Required tasks ::
1: In the interview with Senator John Hickenlooper, at what event did the conversation take place?
2: Extend the interview with Senator John Hickenlooper about climate policy, picking up right after its final question.

*** Opening Text for analysis ***

This week we’re talking to Senator John Hickenlooper of Colorado who joined me yesterday at Heatmap’s Election Post-Game event in Washington, D.C., for a spirited chat about the 2024 election, permitting, and support for renewable energy in a Trump 2.0 era. We also talked about beer and The Fray, but we’ll spare you those details. The following is an abridged version of our conversation.
So you’ve said in your time in the Senate there needs to be a “business plan” for climate change. What’s the business plan now that Trump is going to be president again?
I said from the moment I got to Washington that I could not understand how we got so far down the road without any kind of plan. No one has mapped it out – and at this point it has to change – but there’s no sense of a plan.
Right now we have to look at the possibility of dramatic rollbacks from a lot of legislation that got passed in 2023. The Inflation Reduction Act, the largest financial commitment to addressing climate change in the history of the world. I think the CHIPS and Science Act has a lot of stuff in it that over time is going to have dramatic benefits in terms of addressing climate. Rolling back those efforts for the simple purpose of giving another tax break to the publicly traded stocks of America doesn’t seem constructive.
One thing that’ll make that difficult is many of the people who worked so hard to elect Donald Trump are receiving those benefits and those jobs. A lot of those tax credits are being spent in red states.
Faced with that rollback, which I think is really an interruption and which slows down the momentum – you want to disrupt the business plan, you want to throw a wrench in the gears, one way to do that is to create unpredictability. That anything agreed to [isn’t] going to stay the same for more than two years.
I’ve heard the argument a lot before, the past few years, that a lot of the money being spent is going to red states. Why was that not an election winning argument in these states?

*** Closing Text for analysis ***
*** Opening Dataset content ***

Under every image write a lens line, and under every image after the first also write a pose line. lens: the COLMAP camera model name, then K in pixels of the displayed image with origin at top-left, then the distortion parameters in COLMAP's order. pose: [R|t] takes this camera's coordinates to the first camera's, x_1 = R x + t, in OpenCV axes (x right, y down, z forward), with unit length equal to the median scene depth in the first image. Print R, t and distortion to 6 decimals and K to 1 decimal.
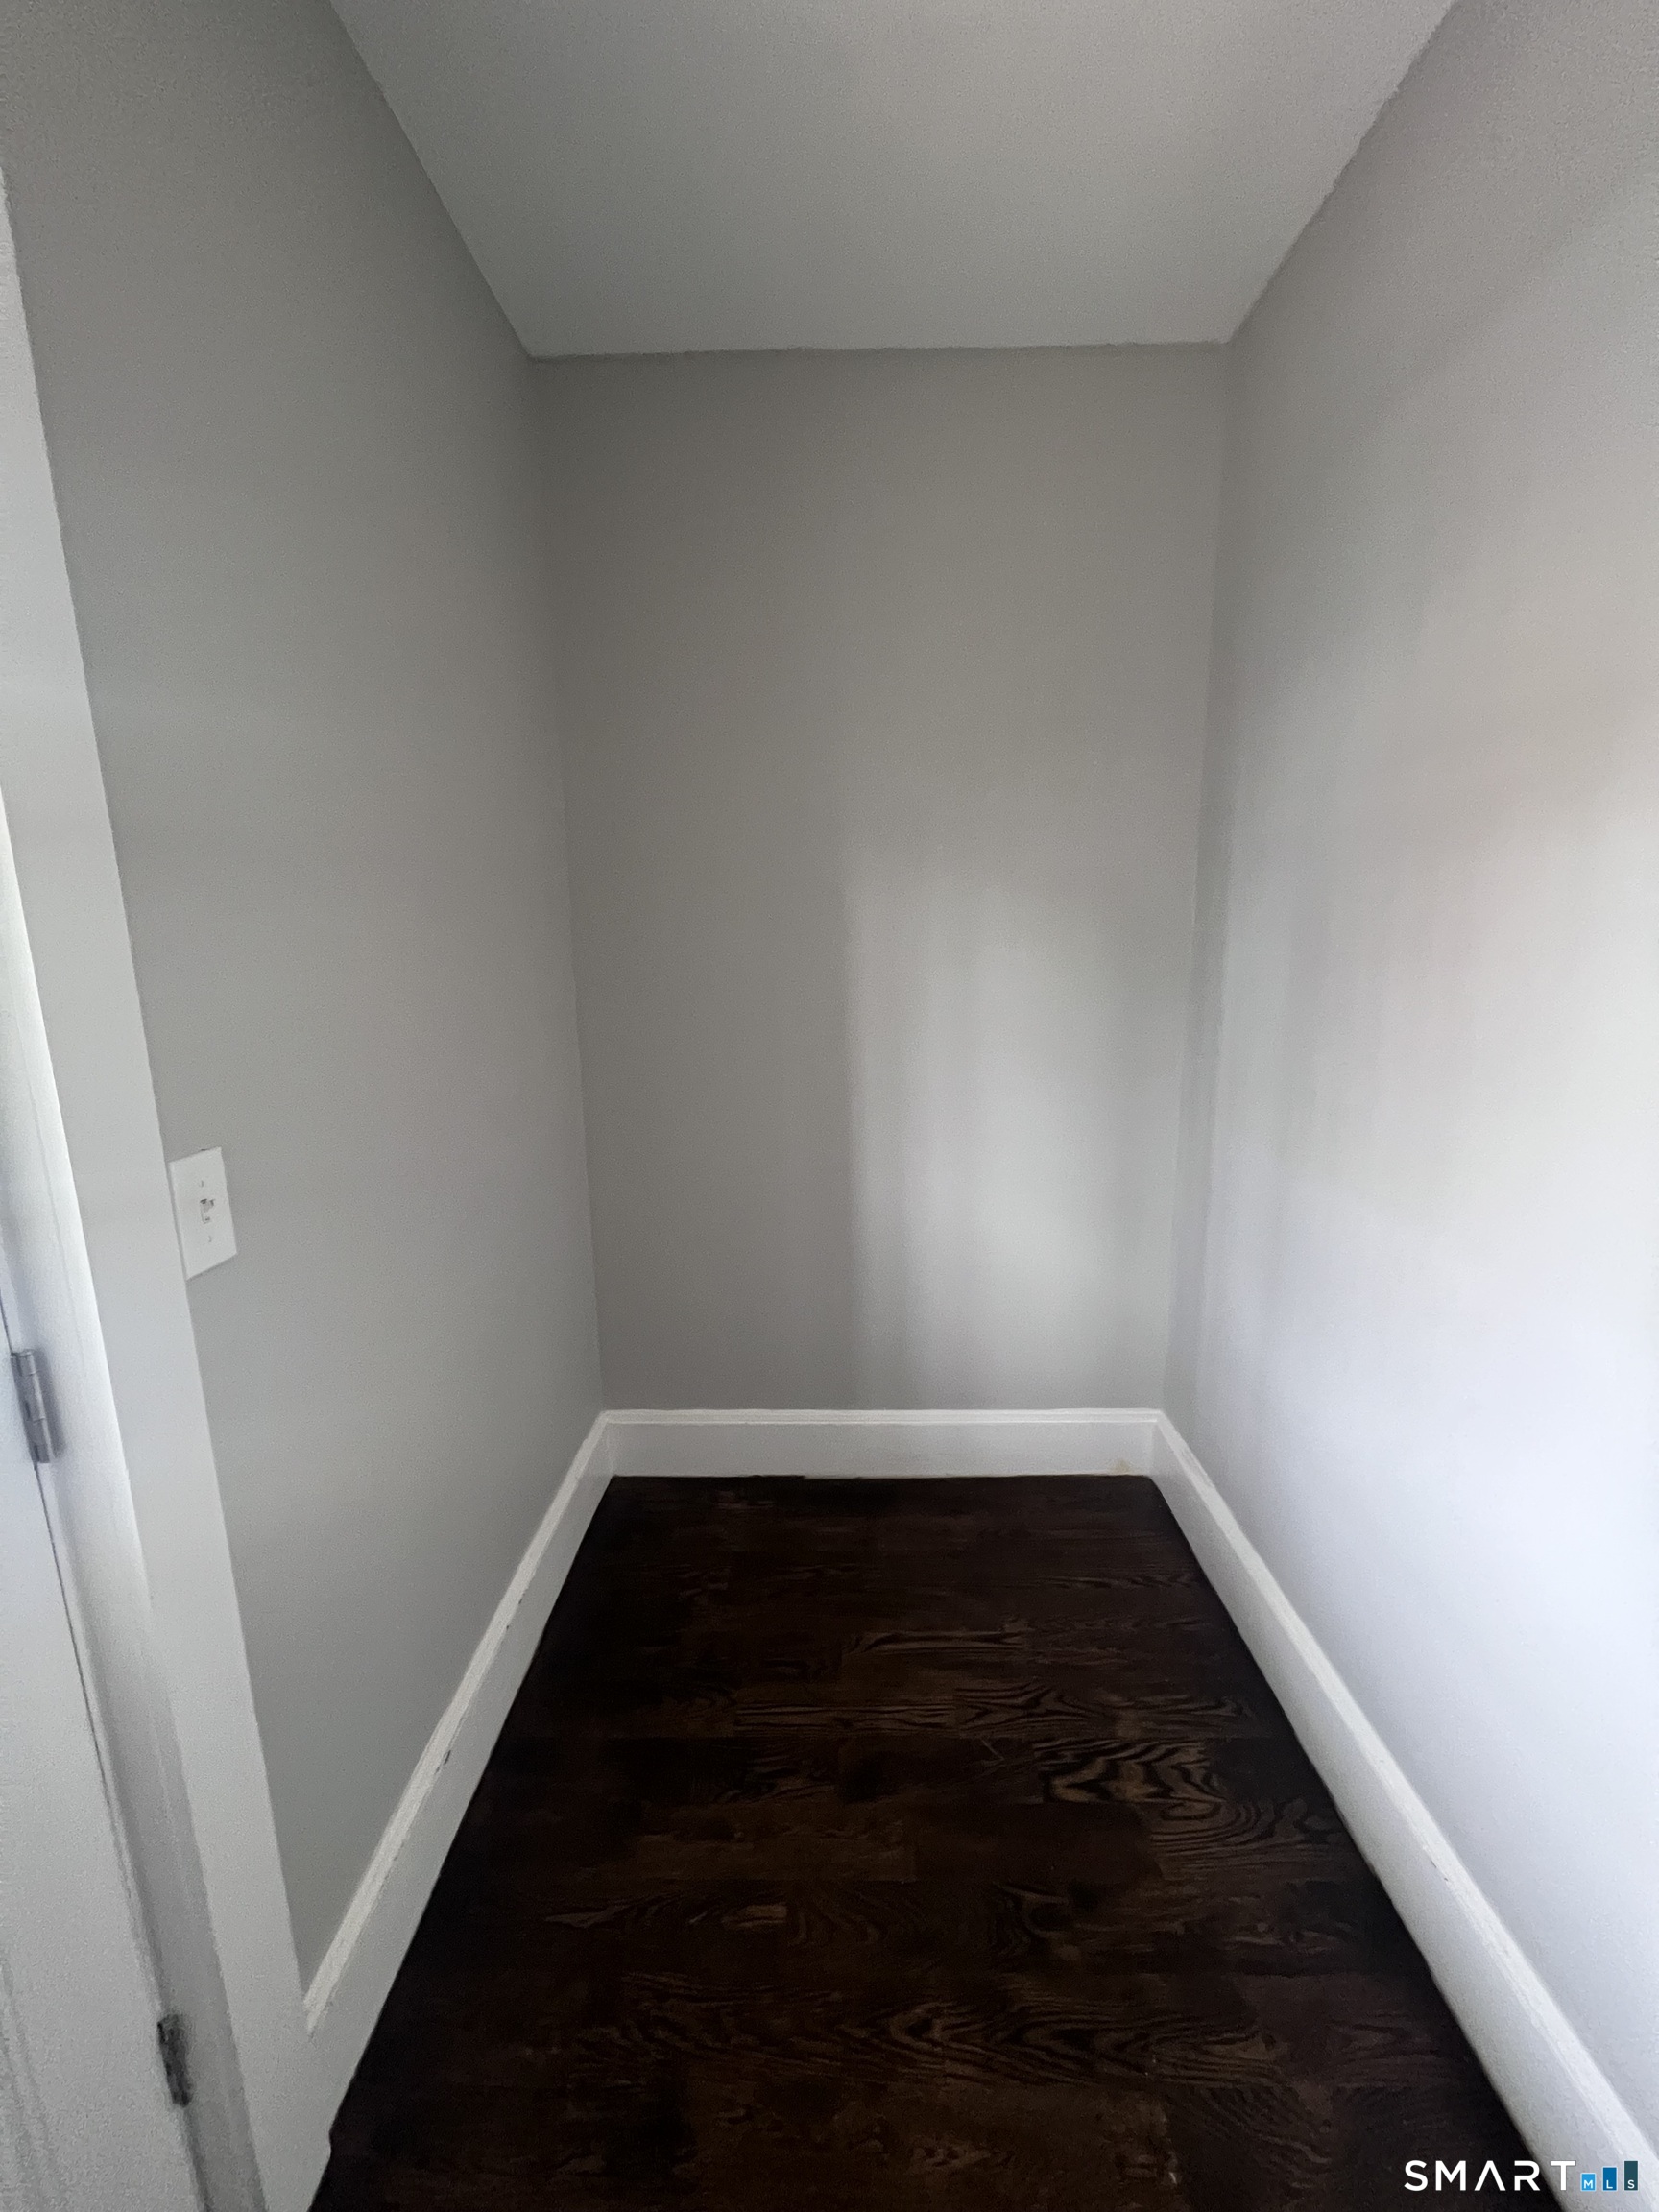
lens RADIAL K [[886.7, 0, 832.6], [0, 886.7, 1101.5], [0, 0, 1]] dist [-0.002650, -0.000174]
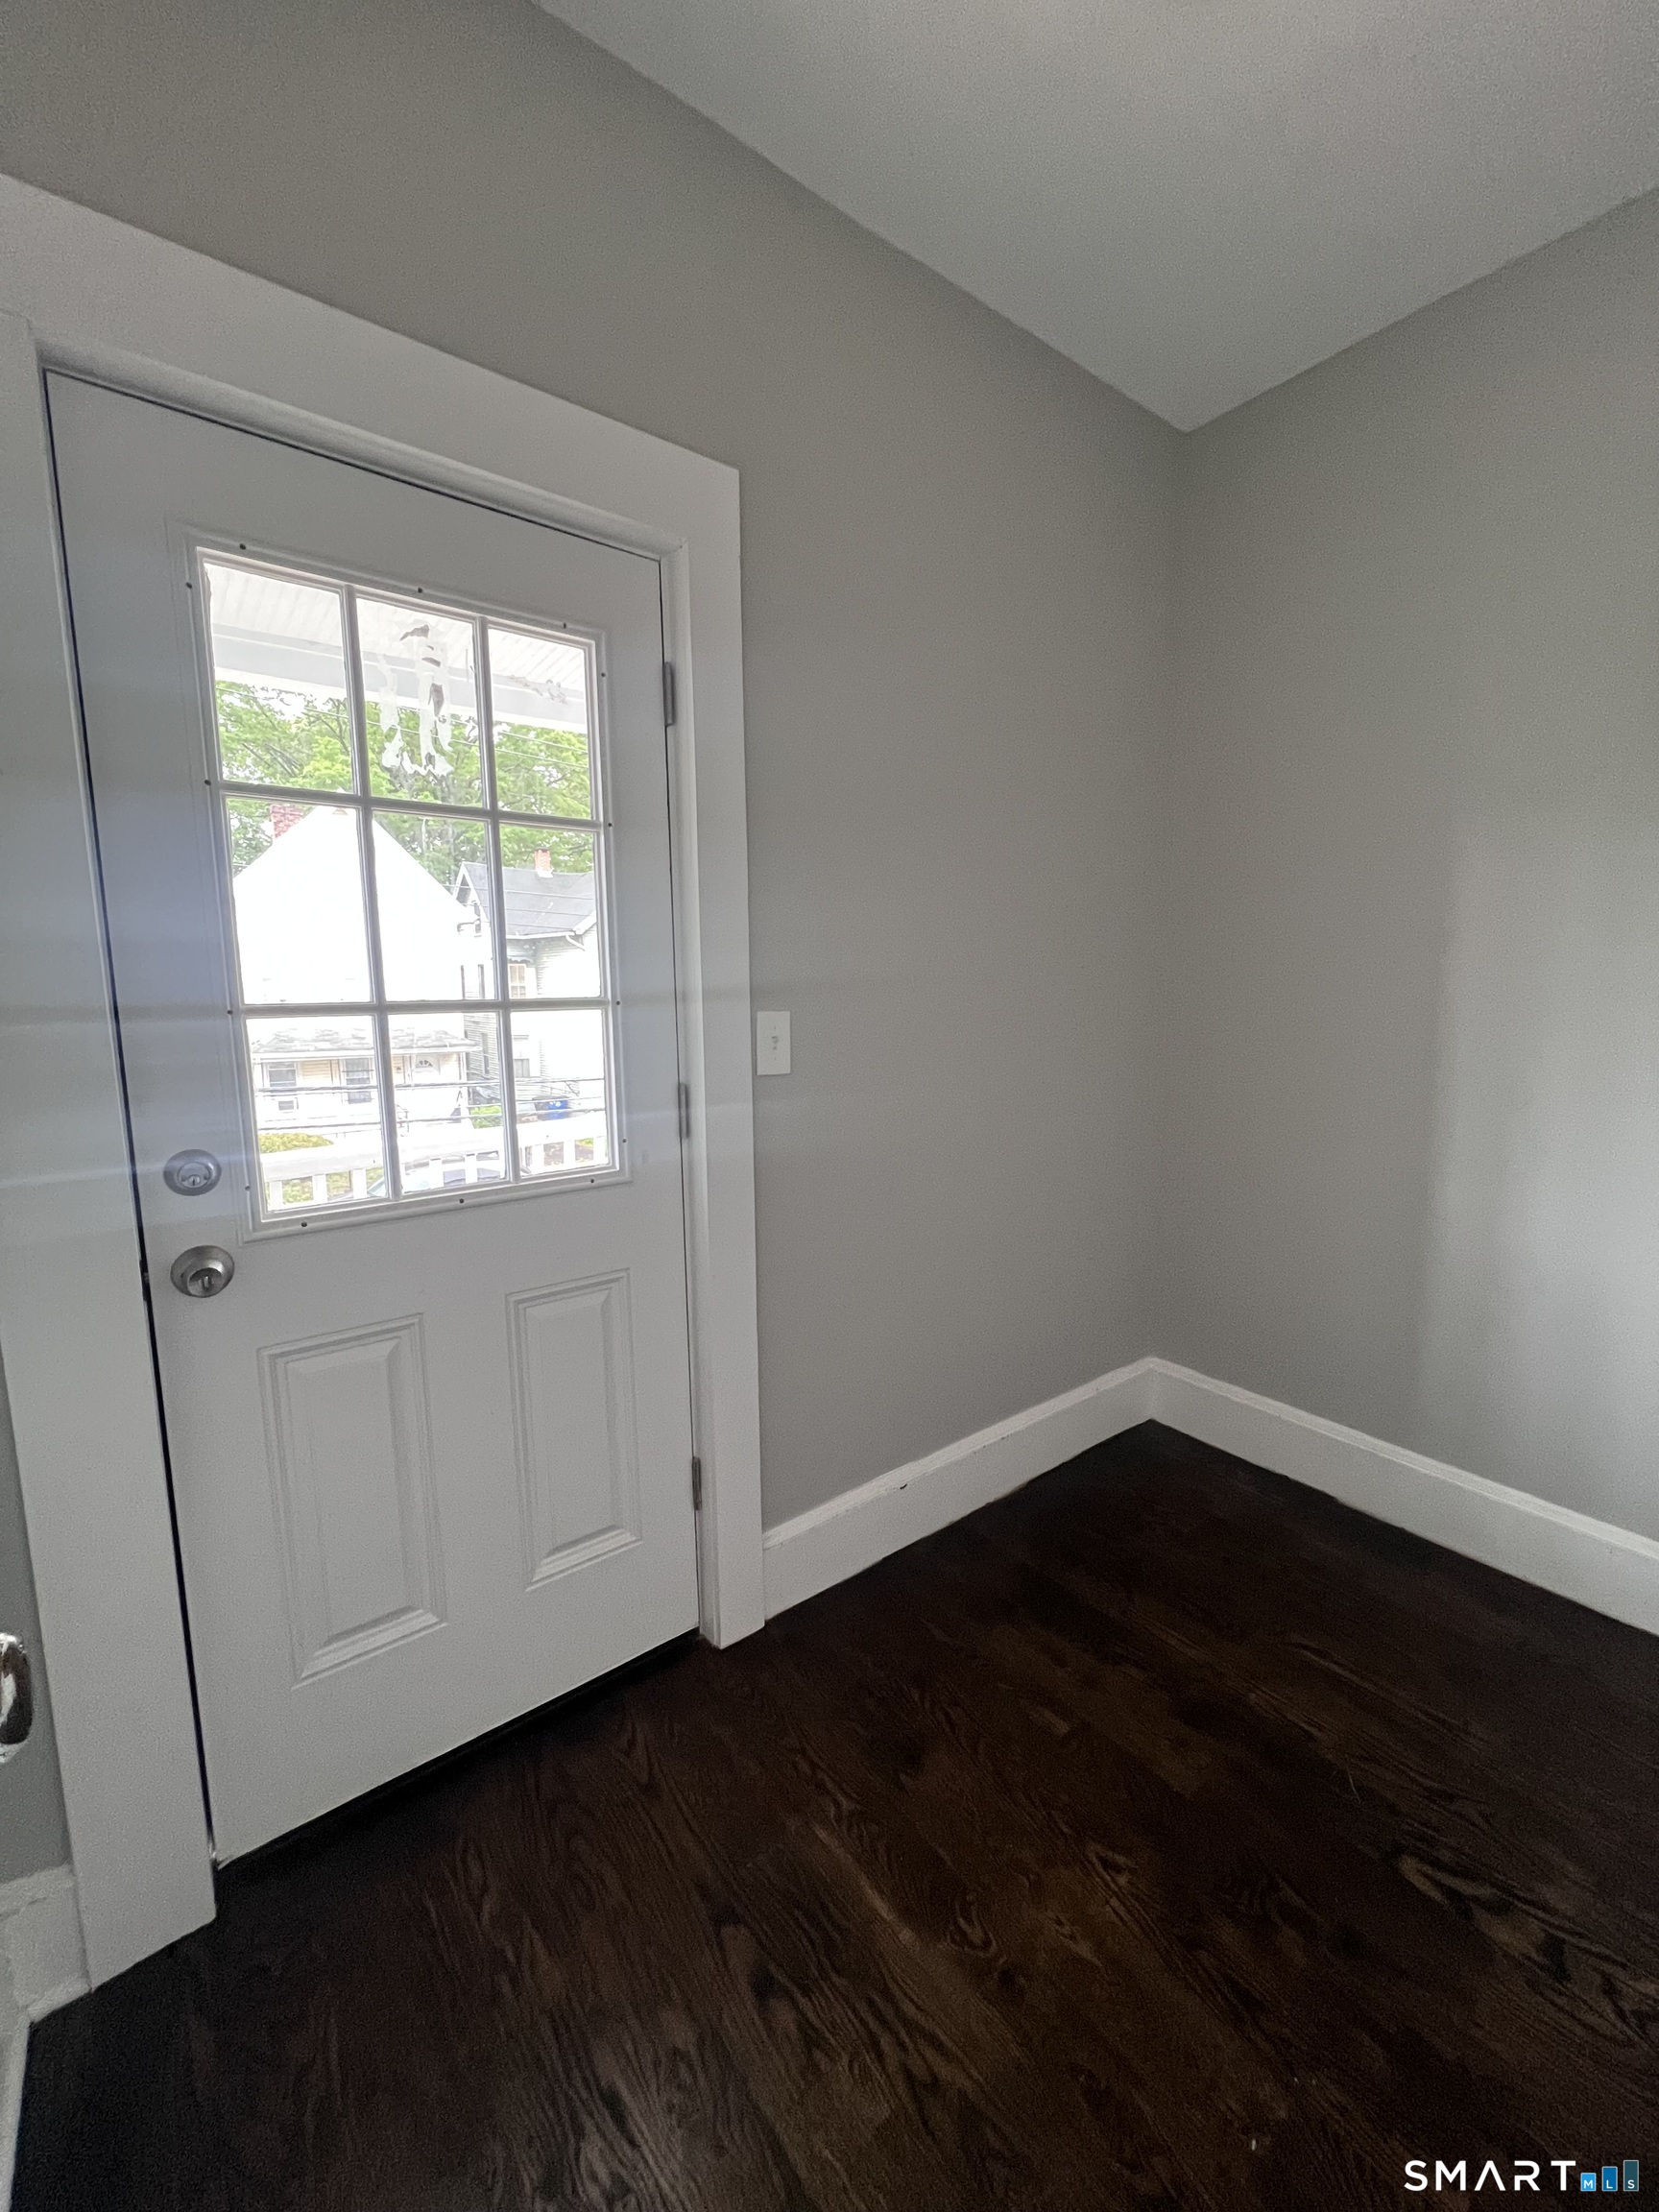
lens RADIAL K [[886.7, 0, 825.1], [0, 886.7, 1110.2], [0, 0, 1]] dist [-0.002650, -0.000174]
pose [[0.617076, 0.123180, -0.777203, 0.486923], [-0.146314, 0.988409, 0.040485, 0.105231], [0.773181, 0.088734, 0.627947, -0.033702]]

*** Closing Dataset content ***

Answers per task ::
1: Heatmap's Election Post-Game event in Washington, D.C.

2:
My impression is people basically felt that the elites – Democrats and Republican elites – are looking down on them. They’re being judged by a woke culture. They’re being bossed around. Well over 2/3rds of the people who start business aren’t doing it to make a lot of money. They’re doing it because they can’t stand having a boss. They’re doing it because they want to be in control of their lives, their job, their work, their hours, their mission. And we Democrats did a piss poor disappointing job of communicating that way.
There’s a whole bunch of reasons why this happened like it did. Hearing the war stories the past couple of days, the kinds of ads that were used as a way of taking down Democrats were pretty outrageous.
What’s to come with permitting reform?
I think we’re seeing an alignment of self interest around permitting reform. Most of the large environmental organizations recognize that if we’re going to successfully address climate change, we’ve got to get transmission lines – you can’t spend 20 years permitting transmission lines. We’ve got to go faster. The time, sense of urgency we have, is not really sufficient. The same thing is true about critical minerals. We’re going to need so much of them and we haven’t really identified where they’re going to come from.
The bill that’s sitting there right now, I think we can get that passed. I’m not saying we’re going to. But I’m saying we have a very good chance of Republicans and Democrats lining up and saying, alright I don’t like a lot of this, but we need it.
So you think the first place people are going to go is the Manchin-Barrasso bill?
Yeah I think in the short-term I think that’s where they’re going to give their best shot.
Both sides have certain parts of that bill they are really unhappy with, and they modified certain parts of it, so [we’ll] come back from recess and everyone’ll [be] taking a fresh look at it and say well I still don’t like this but it’s not as bad as it was before.
There’s some worry in some corners of climate advocacy spaces that they’ll have less of an ear from members of Congress in light of the election results. In listening to more progressive environmentalists who’ve been critical of the bill, is listening to them a politically smart idea? Practically smart idea?
I don’t think it’s a smart idea politically or practically because I do feel this sense of urgency that we’ve got to go now.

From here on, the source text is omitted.